Sous l’impulsion des Nations unies, les bailleurs de fonds internationaux ont investi dans la lutte contre les violences faites aux femmes, qui s’est peu à peu inscrite dans l’agenda politique des États africains. Les organisations de la société civile ont appuyé la mise en place de campagnes de prévention, de numéros Verts, de programmes de soins et d’accompagnement. Pour autant, la quasi-totalité des pays africains ne dispose pas aujourd’hui de l’arsenal juridique nécessaire pour réprimer les violences basées sur le genre.
Changer le système
Pour Dieynaba N’Diom, militante féministe mauritanienne et membre du Réseau des jeunes féministes d’Afrique de l’Ouest, « nous profitons de cette Journée mondiale pour interpeller nos gouvernements ». La jeune activiste fait partie de cette nouvelle génération de féministes africaines, très présente sur les réseaux sociaux, qui s’adresse avant tout aux jeunes.
« Nous parions sur la sensibilisation, nous recevons un nombre croissant de sollicitations de femmes qui ont besoin d’aide, c’est la preuve que notre mobilisation a un impact, souligne-t-elle. Mais comment accompagner les femmes alors que, dans mon pays, elles peuvent se retrouver en prison en allant porter plainte pour viol ? »

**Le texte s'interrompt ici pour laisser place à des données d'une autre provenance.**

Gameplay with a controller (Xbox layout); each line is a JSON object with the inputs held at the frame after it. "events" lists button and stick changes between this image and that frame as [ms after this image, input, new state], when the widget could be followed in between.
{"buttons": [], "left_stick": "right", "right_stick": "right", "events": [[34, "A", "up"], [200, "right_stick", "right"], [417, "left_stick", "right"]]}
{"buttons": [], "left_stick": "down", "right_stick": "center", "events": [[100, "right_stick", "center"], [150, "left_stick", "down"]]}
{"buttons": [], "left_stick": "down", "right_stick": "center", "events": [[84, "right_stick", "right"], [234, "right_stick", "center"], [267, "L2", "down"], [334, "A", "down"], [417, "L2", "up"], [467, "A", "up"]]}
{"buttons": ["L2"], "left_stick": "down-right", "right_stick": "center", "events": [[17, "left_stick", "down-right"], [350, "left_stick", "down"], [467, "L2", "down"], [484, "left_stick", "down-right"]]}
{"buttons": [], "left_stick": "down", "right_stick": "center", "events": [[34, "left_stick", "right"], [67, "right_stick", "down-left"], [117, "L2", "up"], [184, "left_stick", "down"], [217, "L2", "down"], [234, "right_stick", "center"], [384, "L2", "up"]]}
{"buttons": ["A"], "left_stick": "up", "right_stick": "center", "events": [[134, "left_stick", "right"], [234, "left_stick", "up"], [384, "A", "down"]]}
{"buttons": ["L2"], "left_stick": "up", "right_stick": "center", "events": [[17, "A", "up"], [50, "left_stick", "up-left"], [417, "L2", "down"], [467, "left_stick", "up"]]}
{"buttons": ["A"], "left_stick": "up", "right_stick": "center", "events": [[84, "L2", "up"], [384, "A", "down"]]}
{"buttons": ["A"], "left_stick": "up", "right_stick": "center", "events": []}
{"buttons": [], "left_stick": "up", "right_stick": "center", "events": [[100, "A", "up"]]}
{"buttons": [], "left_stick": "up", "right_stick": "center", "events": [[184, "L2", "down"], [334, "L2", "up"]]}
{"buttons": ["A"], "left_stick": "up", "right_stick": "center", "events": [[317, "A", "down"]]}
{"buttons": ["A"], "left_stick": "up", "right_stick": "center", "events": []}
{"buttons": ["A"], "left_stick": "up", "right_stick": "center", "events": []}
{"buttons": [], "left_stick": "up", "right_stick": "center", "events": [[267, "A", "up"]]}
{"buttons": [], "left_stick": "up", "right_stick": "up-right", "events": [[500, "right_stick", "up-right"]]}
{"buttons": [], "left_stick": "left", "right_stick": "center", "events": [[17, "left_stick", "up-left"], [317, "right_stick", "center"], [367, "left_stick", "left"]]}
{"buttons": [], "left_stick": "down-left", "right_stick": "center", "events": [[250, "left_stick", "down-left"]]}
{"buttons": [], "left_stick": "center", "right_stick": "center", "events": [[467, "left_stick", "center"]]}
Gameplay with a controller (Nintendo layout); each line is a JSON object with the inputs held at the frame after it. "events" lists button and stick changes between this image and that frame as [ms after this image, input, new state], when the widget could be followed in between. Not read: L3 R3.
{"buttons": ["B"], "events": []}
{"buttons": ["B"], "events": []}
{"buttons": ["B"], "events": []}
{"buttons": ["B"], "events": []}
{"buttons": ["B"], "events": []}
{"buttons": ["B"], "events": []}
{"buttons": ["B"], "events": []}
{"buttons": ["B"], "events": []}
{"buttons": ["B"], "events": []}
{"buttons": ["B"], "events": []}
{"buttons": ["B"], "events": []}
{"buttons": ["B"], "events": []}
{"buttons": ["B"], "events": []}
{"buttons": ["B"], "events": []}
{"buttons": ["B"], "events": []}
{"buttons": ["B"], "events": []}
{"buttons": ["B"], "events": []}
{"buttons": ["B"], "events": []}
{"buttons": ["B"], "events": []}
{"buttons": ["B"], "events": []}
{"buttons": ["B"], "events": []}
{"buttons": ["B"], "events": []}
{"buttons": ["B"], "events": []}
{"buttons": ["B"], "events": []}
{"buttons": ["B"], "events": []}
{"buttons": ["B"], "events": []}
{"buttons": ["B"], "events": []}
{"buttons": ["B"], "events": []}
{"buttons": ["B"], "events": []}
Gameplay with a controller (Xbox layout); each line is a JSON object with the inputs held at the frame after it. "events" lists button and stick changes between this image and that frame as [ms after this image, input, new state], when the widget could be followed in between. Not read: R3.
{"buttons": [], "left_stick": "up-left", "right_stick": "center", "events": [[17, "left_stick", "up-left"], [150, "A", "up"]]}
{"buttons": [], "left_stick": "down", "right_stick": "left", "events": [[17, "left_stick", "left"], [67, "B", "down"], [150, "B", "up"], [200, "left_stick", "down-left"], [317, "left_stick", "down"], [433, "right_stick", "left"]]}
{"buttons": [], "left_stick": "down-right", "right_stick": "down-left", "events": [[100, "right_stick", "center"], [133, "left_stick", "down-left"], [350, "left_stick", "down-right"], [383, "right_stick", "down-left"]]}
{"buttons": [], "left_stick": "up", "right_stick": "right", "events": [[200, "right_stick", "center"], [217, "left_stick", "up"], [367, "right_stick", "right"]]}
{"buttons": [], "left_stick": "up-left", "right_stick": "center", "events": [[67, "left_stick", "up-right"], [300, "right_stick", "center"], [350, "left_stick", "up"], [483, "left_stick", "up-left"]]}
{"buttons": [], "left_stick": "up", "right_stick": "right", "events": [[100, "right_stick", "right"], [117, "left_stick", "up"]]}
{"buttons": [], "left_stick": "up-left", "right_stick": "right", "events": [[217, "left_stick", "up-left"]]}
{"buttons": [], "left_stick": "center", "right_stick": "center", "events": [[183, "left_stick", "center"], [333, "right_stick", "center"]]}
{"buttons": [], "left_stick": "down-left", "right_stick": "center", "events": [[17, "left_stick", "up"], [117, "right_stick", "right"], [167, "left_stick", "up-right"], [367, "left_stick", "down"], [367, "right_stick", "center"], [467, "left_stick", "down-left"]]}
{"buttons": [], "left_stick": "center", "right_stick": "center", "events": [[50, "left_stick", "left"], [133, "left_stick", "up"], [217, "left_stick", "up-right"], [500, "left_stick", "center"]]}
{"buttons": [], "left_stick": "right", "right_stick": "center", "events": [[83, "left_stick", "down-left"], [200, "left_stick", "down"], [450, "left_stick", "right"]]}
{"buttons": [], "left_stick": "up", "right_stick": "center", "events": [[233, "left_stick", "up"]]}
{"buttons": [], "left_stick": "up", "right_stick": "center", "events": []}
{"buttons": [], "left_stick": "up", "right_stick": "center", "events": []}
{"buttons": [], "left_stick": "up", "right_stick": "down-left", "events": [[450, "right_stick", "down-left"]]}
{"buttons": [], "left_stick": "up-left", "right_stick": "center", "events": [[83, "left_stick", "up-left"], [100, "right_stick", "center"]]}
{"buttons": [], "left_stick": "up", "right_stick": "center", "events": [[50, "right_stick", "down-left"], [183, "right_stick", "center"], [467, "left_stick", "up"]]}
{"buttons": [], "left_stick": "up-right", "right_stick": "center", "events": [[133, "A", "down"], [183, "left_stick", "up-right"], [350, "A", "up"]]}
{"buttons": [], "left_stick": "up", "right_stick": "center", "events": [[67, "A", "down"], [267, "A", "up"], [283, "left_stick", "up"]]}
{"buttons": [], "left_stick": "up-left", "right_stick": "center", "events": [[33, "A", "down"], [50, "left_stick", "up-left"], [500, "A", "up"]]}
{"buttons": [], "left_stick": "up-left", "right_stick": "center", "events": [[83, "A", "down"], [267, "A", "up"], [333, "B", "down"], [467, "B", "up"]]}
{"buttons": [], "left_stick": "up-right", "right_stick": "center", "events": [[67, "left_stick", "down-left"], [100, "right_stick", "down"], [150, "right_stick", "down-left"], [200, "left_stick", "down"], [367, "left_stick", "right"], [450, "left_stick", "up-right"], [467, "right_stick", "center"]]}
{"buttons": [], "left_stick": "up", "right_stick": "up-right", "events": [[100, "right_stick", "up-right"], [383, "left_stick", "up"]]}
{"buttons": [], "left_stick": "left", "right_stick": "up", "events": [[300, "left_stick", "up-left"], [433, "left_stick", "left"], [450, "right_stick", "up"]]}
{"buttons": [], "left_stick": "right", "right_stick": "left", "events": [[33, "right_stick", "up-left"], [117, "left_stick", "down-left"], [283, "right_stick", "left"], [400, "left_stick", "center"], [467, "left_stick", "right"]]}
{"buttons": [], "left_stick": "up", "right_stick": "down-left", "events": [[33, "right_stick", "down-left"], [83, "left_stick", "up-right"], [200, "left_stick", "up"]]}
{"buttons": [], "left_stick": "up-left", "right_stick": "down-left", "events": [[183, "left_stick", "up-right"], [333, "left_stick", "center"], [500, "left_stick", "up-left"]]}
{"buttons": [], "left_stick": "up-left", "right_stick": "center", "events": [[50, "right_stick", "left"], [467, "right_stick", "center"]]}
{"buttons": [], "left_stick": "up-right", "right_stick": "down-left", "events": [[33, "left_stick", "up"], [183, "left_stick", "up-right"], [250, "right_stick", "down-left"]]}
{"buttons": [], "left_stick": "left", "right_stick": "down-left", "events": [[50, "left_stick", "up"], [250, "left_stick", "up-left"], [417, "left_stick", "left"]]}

En clair, « rien ne changera véritablement tant que nous n’aurons pas l’État de droit », martèle Justine Masika Bihamba. Pour elle, le système judiciaire a besoin d’une intervention extérieure pour se réformer, pourquoi pas via une « justice transitionnelle » faisant intervenir des magistrats étrangers.
« La loi congolaise prévoit de cinq à vingt ans de prison pour les auteurs de viols, mais nombre d’entre eux voient leurs peines réduites ou simplement annulées, tant la corruption est grande, dénonce-t-elle. Par ailleurs, des fonds ont été débloqués ces dernières années pour dédommager les victimes, mais elles n’ont encore rien reçu ! »
Au Rwanda aussi, se présenter devant le juge relève de la bravoure. L’accompagnement juridique est essentiel. Esther Mujawayo, survivante du génocide rwandais et fondatrice de l’association Avega, en est convaincue : « Nous devons mieux préparer les victimes à témoigner, mais aussi travailler davantage auprès de la justice : durant les auditions du Tribunal pénal international pour le Rwanda, à Arusha, les survivantes se retrouvaient parfois face à leurs violeurs. Il en faut de la force, il faut tenir, face à cette forme de violence là ! »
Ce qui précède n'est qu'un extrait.